RE: Why the genetic engineering?
By MozeeToby on 10/1/2010 3:56:29 PM , Rating: 3
Eh, if we're talking active technological ideas (which genetically engineering and planting trees would definitely qualify as) regular trees would still give a 50 year or so buffer until we can come up with a more permanent plan. Think how much better our technology is now than it was 50 years ago, and if we can't solve it by then we can always plant more trees indefinitely. I don't really see the advantage to modifying trees just to make them hold onto the carbon a bit longer.


RE: Why the genetic engineering?
By AnnihilatorX on 10/3/2010 8:02:59 AM , Rating: 2
I agree, GM is very dangerous. If you artificially improve the tree's survivability in harsh area, speeding their growth by enabling more CO2 to be captured, this potentially may cause havoc in fragile ecology. The tree would begin to dominate and normal trees would not stand a chance.

The trees may cross-breed and produce offspring with unknown effects.

Unless of course you sterile the trees, but then this would make planting them costly business.


RE: Why the genetic engineering?
By dark matter on 10/3/2010 11:46:51 AM , Rating: 3
Of course they will sterile the trees. The whole point of GM crops and organisms is that you have to go to the company to purchase them again. They are not going to say hey, by one tree/plant from us and then have as many as you want.

This is why I am against GM crops. it takes the right of life away from common folk and puts into the hands of orgnaisations. If am a farmer and I grow Maize, I could use the seeds from crop to plant another crop. If I grow GM Maize, I need to go every year to buy another lot of seeds. Very, very scary shit.


RE: Why the genetic engineering?
By AnnihilatorX on 10/3/2010 7:38:11 PM , Rating: 2
Well of course the farmer do that when there is a profit to be made. If the company raise the price, you can always fallback to non-GM crop, and label them as GM free in supermarket, profit again.


RE: Why the genetic engineering?
By JediJeb on 10/4/2010 12:25:10 PM , Rating: 2
quote:
Well of course the farmer do that when there is a profit to be made. If the company raise the price, you can always fallback to non-GM crop, and label them as GM free in supermarket, profit again.
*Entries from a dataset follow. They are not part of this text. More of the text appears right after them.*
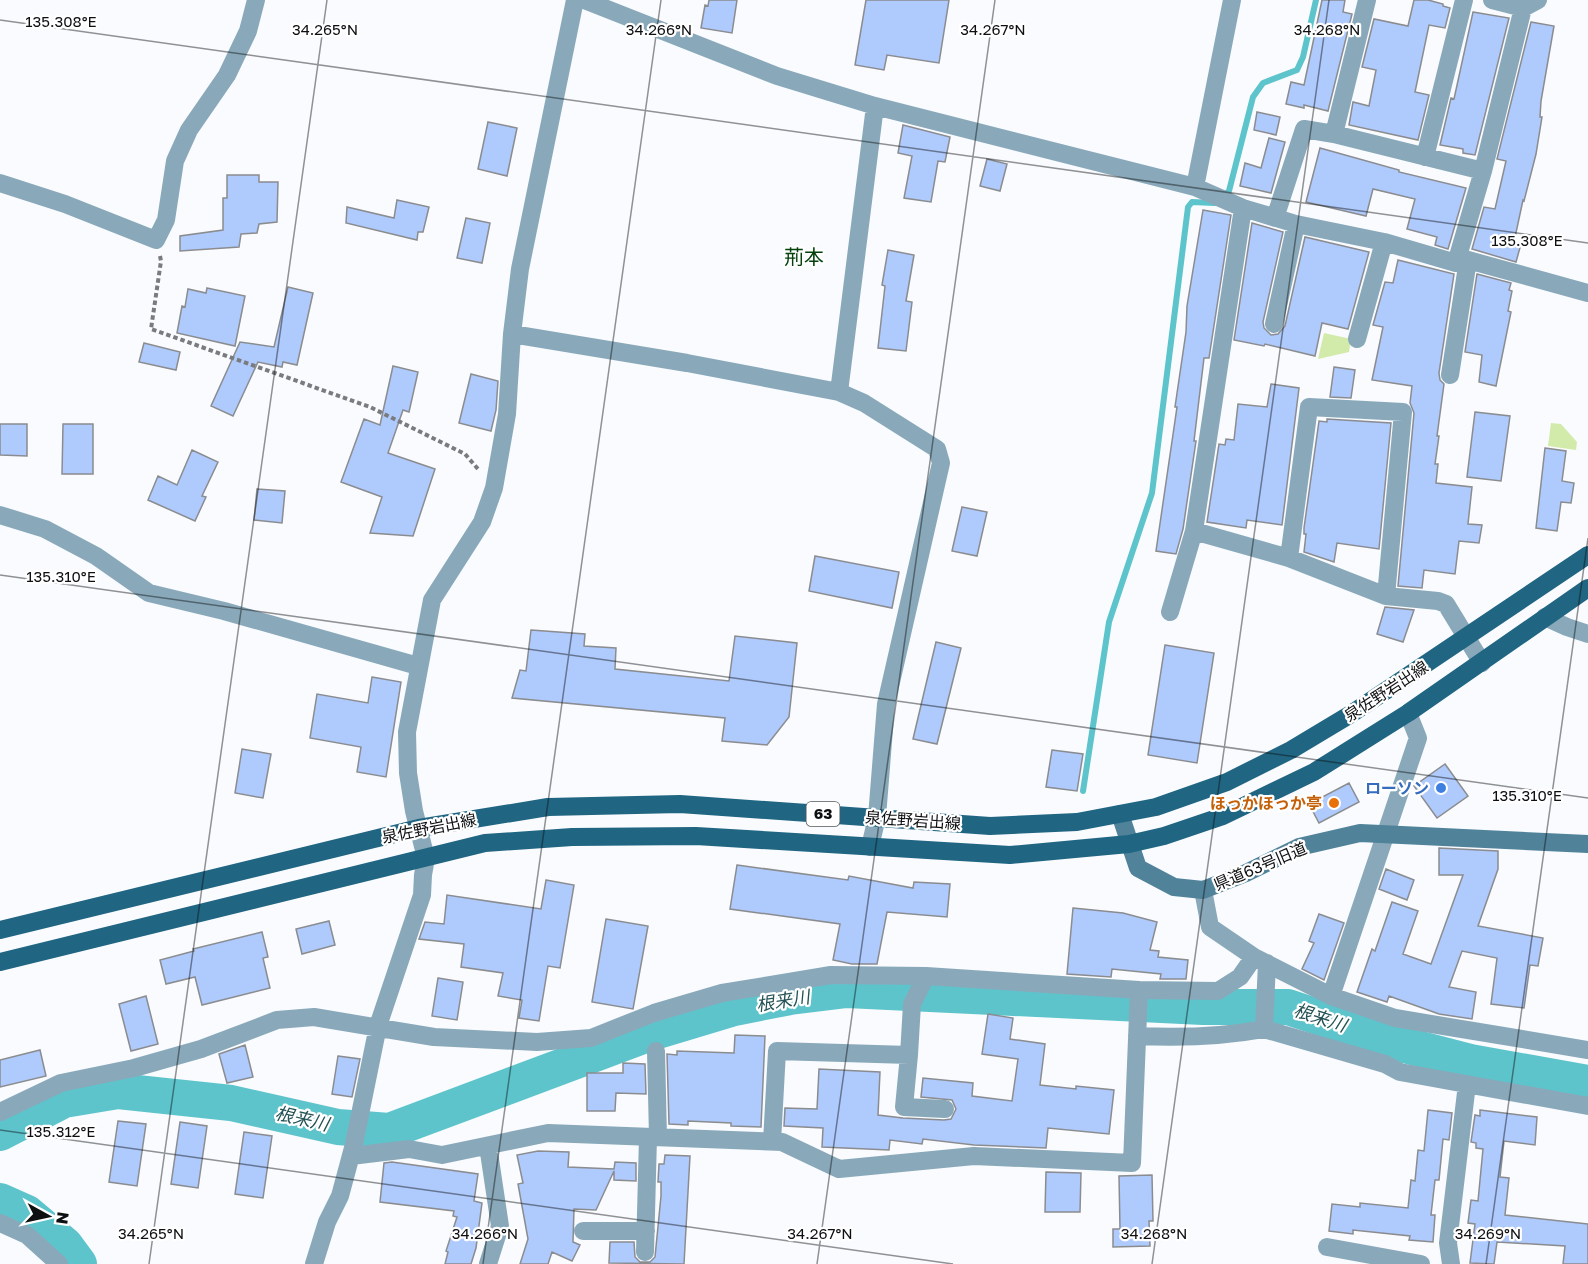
<svg xmlns="http://www.w3.org/2000/svg" width="1588" height="1264" font-family="'Golos Text','Noto Sans JP',sans-serif">
<style>
.green{fill:#d2ebaa}
.lines{fill:none;stroke-linecap:round;stroke-linejoin:round}
.stream{stroke:#5dc4cc;stroke-width:6}
.river{stroke:#5dc4cc;stroke-width:36}
.building{fill:#afcafc;stroke:#8a8c90;stroke-width:1.5}
.path{stroke:#7a7b7e;stroke-width:4;stroke-dasharray:4.5 3;stroke-linecap:butt}
.street{stroke:#89a9ba;stroke-width:18}
.secondary{stroke:#50829a;stroke-width:18}
.primary{stroke:#206582;stroke-width:18}
.ticks{fill:none;stroke:#0e0f11;stroke-width:1.5;stroke-opacity:0.45}
.shop-dot{fill:#3f7fe0;stroke:#fff;stroke-width:2}
.food-dot{fill:#e8710a;stroke:#fff;stroke-width:2}
.labels{text-anchor:middle;stroke-width:4.5;stroke-linejoin:round;paint-order:stroke}
.shield{fill:#fff;stroke:#565758;stroke-width:1.5}
.shield-label{font-size:15px;font-weight:bold;fill:#0e0f11}
.street-label{font-size:16px;fill:#0e0f11;stroke:#fff}
.shop-label{font-size:16px;font-weight:bold;fill:#366cbe;stroke:#fff;text-anchor:end}
.food-label{font-size:16px;font-weight:bold;fill:#c56008;stroke:#fff;text-anchor:end}
.water-label{font-size:18px;font-style:italic;fill:#245255;stroke:#fff}
.quarter-label{font-size:20px;fill:#05410c;stroke:#fff}
.ticks-label{font-size:15px;text-anchor:middle;fill:#0e0f11;stroke:#fff;stroke-width:4.5;stroke-linejoin:round;paint-order:stroke}
</style>
<rect width="100%" height="100%" fill="#f9fbfe"/>
<path class="green" d="M1324,333l27,6 -2,13 -31,7z
M1551,423l10,1 16,18 -1,8 -28,-4z"/>
<g class="lines">
<path class="stream" d="M1222,197l7,-6 24,-94 10,-14 34,-13 6,-13 13,-57
M1083,791l26,-169 43,-129 36,-286 4,-5 22,1"/>
<path class="river" d="M0,1133l64,-33 54,-9 113,12 107,24 51,4 262,-98 83,-25 56,-11 57,-7 356,17h85l105,35 77,20 118,21
M0,1201l27,12 38,32 14,19"/>
</g>
<path class="building" d="M709,0h28l-5,33 -31,-5 4,-23 3,1z
M866,0h83l-10,63 -52,-8 -3,15 -29,-5z
M1322,0h23l-2,12 9,2 -24,97 -24,-6v3l-18,-4 5,-22 13,3z
M1414,0h14l15,4v2l7,2 -5,20 -16,-3 -14,67 14,3 -11,45 -69,-15 4,-23 16,4 7,-36 -14,-3 12,-48 34,7z
M1473,12l36,6 -34,137 -12,-2v-4l-23,-4 11,-47 3,1z
M1531,22l23,4 -13,75 -1,16h2l-6,37 -12,47 -1,-1 -9,42 7,2 -5,18 -44,-13 12,-42 11,2 11,-48 -9,-2z
M1257,112l23,5 -4,18 -22,-5z
M488,122l29,6 -10,48 -29,-7z
M903,125l47,12 -5,25 -7,-1 -7,41 -27,-4 8,-42 -14,-3z
M1269,138l16,4 -14,51 -31,-7 5,-23 16,5z
M1320,148l79,22v2l67,16 -18,61 -13,-4 2,-8 -30,-8 8,-30 -42,-10 -7,27 -60,-14z
M987,159l20,5 -7,27 -20,-5z
M227,175h32v7h19l-1,40 -18,2 -2,9 -16,1 -2,13 -59,4v-15l43,-6v-32h4z
M397,200l32,7 -6,25h-5l-1,8 -71,-17 1,-16 47,11z
M1203,210l28,5 -22,143h-5l-10,83h2l-13,88 -7,25 -20,-3 21,-144h-2l11,-75 1,-26z
M466,218l24,5 -8,40 -25,-5z
M1252,223l31,9 -20,90 1,6 7,7 7,-1 7,-8 20,-89 64,15 -21,77 -26,-6 -7,33 -50,-12 -1,2 -30,-6z
M888,250l26,5 -8,46 6,1 -6,49 -28,-3 7,-62 -3,-1z
M1398,260l56,14 -15,99 1,7 4,4 -7,52h2l-4,28h3l-2,19 36,4 -4,37 14,1 -3,18 -20,-2 -4,33 -31,-4 -2,18 -24,-2 16,-173 -4,-10 2,-17 -40,-6 11,-53 -10,-2 12,-43 8,1z
M1477,274l34,9 -2,7 3,1 -4,20 3,1 -15,74 -17,-4 3,-27 -17,-3z
M288,287l25,6 -16,72 -14,-3 -1,5 -24,-5 -25,54 -22,-10 29,-64 34,5z
M207,288l38,8 -10,50 -58,-13 5,-27 3,1 3,-18 18,4z
M144,343l36,9 -4,18 -37,-8z
M393,366l25,6 -9,40 -6,-2 -15,43 47,16 -22,67 -43,-3 12,-36 -41,-15 23,-63 16,6z
M1334,367l21,3 -4,28 -21,-1z
M471,374l27,7 -2,29 -5,21 -32,-8z
M1271,384l28,4 -17,137 -35,-5 -1,8 -39,-6 12,-78 6,1 1,-6 8,1 4,-36 29,3z
M1475,412l35,4 -9,65 -34,-4z
M1327,419l64,4 -12,126 -42,-6 -3,19 -30,-10 2,-18h-2v-6l15,-107 8,1z
M0,424h27v32l-27,-1z
M63,424h30v50h-31z
M1545,448l21,3 -4,30 12,2 -3,20 -10,-1 -4,29 -21,-3z
M192,450l26,12 -16,34 4,1 -11,24 -47,-21 10,-24 19,9z
M257,489l28,2 -3,32 -28,-3z
M962,507l25,5 -10,44 -25,-5z
M815,556l84,16 -7,36 -83,-17z
M1385,607l29,3 -11,32 -26,-8z
M531,630l54,4 -1,12 32,2 -1,21 114,12 6,-45 62,7 -8,74 -22,28 -45,-4 3,-23 -213,-20 8,-28 6,1z
M936,642l25,6 -24,96 -24,-5z
M1165,645l49,8 -17,110 -49,-8z
M372,677l29,5 -15,95 -29,-5 4,-25 -51,-9 7,-44 51,9z
M242,749l29,5 -8,44 -28,-5z
M1052,750l31,4 -6,37 -31,-4z
M1445,764l23,32 -31,22 -23,-32z
M1349,783l10,19 -40,21 -10,-19z
M1439,848l59,3v18l-20,57 65,12 -5,28 -8,-1 -6,43 -33,-4 6,-46 -35,-7 -13,36 27,5 -4,27 -33,-5 -50,-18 -2,6 -30,-10 15,-43 3,2 17,-49 26,9 -15,43 28,10 32,-89h-24z
M737,865l111,15 1,-4 64,12 1,-6 36,2 -3,33 -60,-5 -10,52h-25l-19,-4 7,-36 -110,-15z
M1386,869l28,11 -7,20 -28,-11z
M546,880l28,5 -14,83 -12,-2 -9,55 -20,-3 3,-18 -24,-4 5,-23 -42,-6 3,-23 -45,-5 6,-17 19,2 3,-29 94,14z
M1073,908l50,5 34,9 -7,28 9,1 -1,6 30,3 -2,19h-26l1,-5 -49,-5 -1,8 -44,-3z
M1319,914l25,9 -20,57 -22,-11 12,-26 -5,-2z
M606,919l42,7 -15,83 -41,-7z
M329,921l6,24 -33,9 -6,-25z
M262,932l6,25 -5,1 7,30 -68,17 -7,-28 -29,7 -6,-24 34,-9 -1,-2z
M438,978l25,4 -6,38 -25,-4z
M146,996l12,48 -27,7 -12,-47z
M988,1014l25,4 -3,21 35,5 -5,41 36,4v-3l38,4 -5,44 -61,-6 -2,20 -72,-3 -51,-6 -1,5 -32,-4 -1,10 -67,-3 1,-19 -39,-2 1,-18 32,1 2,-40 61,3 -2,43 25,3 41,2 7,-1 5,-10 -4,-9 -31,-3 2,-19 50,5 -1,13 40,5 6,-42 -36,-5z
M735,1035l30,1 -4,91 -30,-1v-3l-43,-2v4l-19,-1 -2,-70 10,1v-4l57,2z
M245,1045l8,32 -26,6 -8,-29z
M40,1050l6,26 -46,11v-27z
M338,1056l22,3 -8,38 -20,-3z
M623,1063l22,1 1,30 -30,-1 -1,18h-28v-38h36z
M1428,1110l24,3 -3,27 -6,-1 -4,41h-4l-4,35h4l-2,27 -24,-2 1,-4 -57,-6v4l-24,-3 3,-27 28,3v-4l48,5 3,-28 4,1 3,-31 6,1z
M1480,1110l57,7 -2,28 -31,-4 -4,36 9,1 -4,37 83,9v40h-25l2,-18 -68,-4 -3,22 -24,-1 5,-39 -7,-1 3,-23 7,1 5,-52 -7,-1v-5l-5,-1 4,-27 5,1z
M118,1121l28,3 -9,62 -28,-4z
M180,1122l27,4 -9,62 -27,-4z
M244,1132l28,4 -9,62 -28,-4z
M538,1151l31,1 -1,15 46,2 1,-7 21,1v18l-22,-1v-9l-18,39 -22,-1 -1,33 7,3 -8,16 -20,-9 -4,12h-28l8,-25 -10,-55 5,-1 -6,-28z
M665,1155l25,1 -6,108 -75,-1 1,-21h24l1,15 5,5h10l5,-5 6,-61v-14h-3l1,-18h5z
M392,1162l86,12 -4,27 8,2 -6,45 -5,16h-26l3,-12 -2,-1 11,-34 -4,-1 1,-5 -74,-9 4,-39z
M1046,1172l35,1 -1,39h-35z
M1152,1175l1,46h-4l1,25 -37,1v-18h7l-1,-53z"/>
<g class="lines">
<path class="path" d="M160,256l1,5 -10,68 219,78 95,47 13,15"/>
<path class="street" d="M584,0l193,76 98,30 320,81 48,21 53,16 88,18 72,21 12,-3 120,33
M1367,0l-33,134 149,37
M1492,0l31,8
M1425,157l39,-157
M0,183l65,21 91,36 10,-20 9,-59 14,-31 38,-55 21,-44 8,-31
M1195,187l37,-187
M1243,208l-49,323 95,27 97,38 52,5 8,3 36,59
M1275,218l29,-89 30,5
M1456,263l27,-92 40,-163 15,-8
M1274,324l22,-100
M512,334l175,29 152,29 25,11 73,46 4,14 -55,241 -9,113 -7,30
M1357,339l27,-97
M1450,375l18,-115
M839,392l36,-286
M0,515l45,14 51,27 53,37 75,18 194,55
M1289,558l20,-151 94,5 -17,184
M1170,612l24,-81
M1545,617l22,10 21,7
M1203,890l7,37 44,30 77,39 64,22 193,32
M1267,963l-3,66 121,35 15,8 188,34
M1331,996l87,-258 -10,-25
M1137,1036c43,2 84,1 127,-7
M656,1051l2,86
M909,1055l3,-51 14,-28
M0,1112l61,-29 73,-15 67,-19 76,-29 37,-3 120,20 103,5 54,-4 63,-25 68,-20 109,-18 95,1 213,14
M772,1142l5,-91 132,4 -5,52 41,2
M351,1156l58,-7 33,6 106,-22 234,9 57,27 135,-13 158,7 7,-173 79,1 22,-14 14,-20
M0,1223l27,12 32,29
M583,1231h63
M1327,1247l94,17
M645,1252l3,-115
M314,1264l13,-42 13,-26 14,-52 24,-118 44,-131 1,-20 3,-17 -12,-47 -6,-38 -1,-41 25,-132 50,-78 12,-34 13,-74 5,-80 8,-65 55,-269
M488,1264l12,-38 -12,-80
M1451,1264l-3,-21 19,-159"/>
<path class="secondary" d="M1120,814l18,54 36,19 29,3 43,-17 53,-26 61,-14 228,11"/>
<path class="primary" d="M0,930l419,-102 129,-21 132,-3 310,22 87,-4 79,-15 71,-25 64,-32 60,-36 237,-159
M0,962l485,-119 87,-6 124,-1 314,19 119,-11 35,-8 59,-20 91,-44 94,-59 180,-125"/>
</g>
<path class="ticks" d="M0,20l1588,223M0,575l1588,223M0,1130l953,134M149,1264l178,-1264M483,1264l178,-1264M817,1264l178,-1264M1152,1264l177,-1264M1486,1264l102,-726"/>
<circle class="shop-dot" cx="1441" cy="788" r="6"/>
<circle class="food-dot" cx="1334" cy="803" r="6"/>
<g class="labels">
<rect class="shield" x="806.5" y="802" width="33" height="24" rx="4.5"/>
<g class="shield-label">
<text x="823" y="819">63</text>
</g>
<g class="street-label">
<text transform="translate(1386 691) rotate(-33)" y="6">泉佐野岩出線</text>
<text transform="translate(913 820) rotate(4)" y="6">泉佐野岩出線</text>
<text transform="translate(429 828) rotate(-11)" y="6">泉佐野岩出線</text>
<text transform="translate(1260 866) rotate(-23)" y="6">県道63号旧道</text>
</g>
<g class="shop-label">
<text x="1429" y="794">ローソン</text>
</g>
<g class="food-label">
<text x="1322" y="809">ほっかほっか亭</text>
</g>
<g class="water-label">
<text transform="translate(783 1001) rotate(-9)" y="6">根来川</text>
<text transform="translate(1320 1018) rotate(18)" y="6">根来川</text>
<text transform="translate(302 1119) rotate(13)" y="6">根来川</text>
</g>
<g class="quarter-label">
<text x="804" y="264">荊本</text>
</g>
</g>
<g class="ticks-label">
<text x="61" y="27">135.308°E</text>
<text x="325" y="35">34.265°N</text>
<text x="659" y="35">34.266°N</text>
<text x="993" y="35">34.267°N</text>
<text x="1327" y="35">34.268°N</text>
<text x="1527" y="246">135.308°E</text>
<text x="61" y="582">135.310°E</text>
<text x="1527" y="801">135.310°E</text>
<text x="61" y="1137">135.312°E</text>
<text x="151" y="1239">34.265°N</text>
<text x="485" y="1239">34.266°N</text>
<text x="820" y="1239">34.267°N</text>
<text x="1154" y="1239">34.268°N</text>
<text x="1488" y="1239">34.269°N</text>
</g>
<g transform="translate(48 1216) rotate(98)" stroke="#ffffff" stroke-width="4.5" paint-order="stroke">
<path d="M0-4.5L10 22L0 15L-10 22Z" fill="#0e0f11"/>
<text y="-9" font-size="16" font-weight="bold" text-anchor="middle" fill="#0e0f11">N</text>
</g>
</svg>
Unfortunately it isn't that easy. GM crops like the Roundup Ready soybeans and corn greatly reduce the cost of keeping weeds in check while they grow. If you replace that seed with regular seeds then you spend more time and money trying to keep the weeds out, which if allowed to grow will reduce your yield. Also the price difference in the GM and non-GM crops at market is very little if any, which really cuts into your profits if your yield drops. Since most farmers have to sell to a vast array of middlemen it makes little difference if you stick a GM free tag on them. What is really sad is that the produce you pay a premium for in the store that says GM-free or Organically Grown, the farmer got nearly the same price for it as they would any other type of produce and probably had to work harder to grow the same amount.


RE: Why the genetic engineering?
By YashBudini on 10/4/2010 10:50:25 PM , Rating: 2
quote:
GM crops like the Roundup Ready soybeans and corn greatly reduce the cost of keeping weeds in check while they grow.


Until Roundup-resistant weeds show up. Then what?

But I suppose they won't stop until every plant on the planet is patented by some corporation.